Prompt: Look through the data below and, wherever a line carries the word "prepayment", please copy that line.

The data:

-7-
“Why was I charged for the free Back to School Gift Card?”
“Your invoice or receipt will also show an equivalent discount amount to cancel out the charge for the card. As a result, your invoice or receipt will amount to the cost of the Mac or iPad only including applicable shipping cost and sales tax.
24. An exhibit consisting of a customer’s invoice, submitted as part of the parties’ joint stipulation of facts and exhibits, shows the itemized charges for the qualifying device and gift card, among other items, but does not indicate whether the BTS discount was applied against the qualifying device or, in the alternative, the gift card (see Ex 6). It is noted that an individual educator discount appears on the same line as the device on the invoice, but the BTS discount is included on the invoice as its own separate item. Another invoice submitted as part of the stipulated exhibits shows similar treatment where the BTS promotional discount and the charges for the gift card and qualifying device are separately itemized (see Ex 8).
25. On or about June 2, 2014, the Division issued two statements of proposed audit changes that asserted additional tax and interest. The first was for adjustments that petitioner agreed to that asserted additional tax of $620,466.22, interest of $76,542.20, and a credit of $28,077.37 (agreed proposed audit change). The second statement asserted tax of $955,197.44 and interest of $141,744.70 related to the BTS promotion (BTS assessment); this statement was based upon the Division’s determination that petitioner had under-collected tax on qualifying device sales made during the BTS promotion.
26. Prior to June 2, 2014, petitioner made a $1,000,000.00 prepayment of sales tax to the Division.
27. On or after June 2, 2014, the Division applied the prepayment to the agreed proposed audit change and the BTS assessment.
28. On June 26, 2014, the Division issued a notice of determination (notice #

Completed task:
26. Prior to June 2, 2014, petitioner made a $1,000,000.00 prepayment of sales tax to the Division.
27. On or after June 2, 2014, the Division applied the prepayment to the agreed proposed audit change and the BTS assessment.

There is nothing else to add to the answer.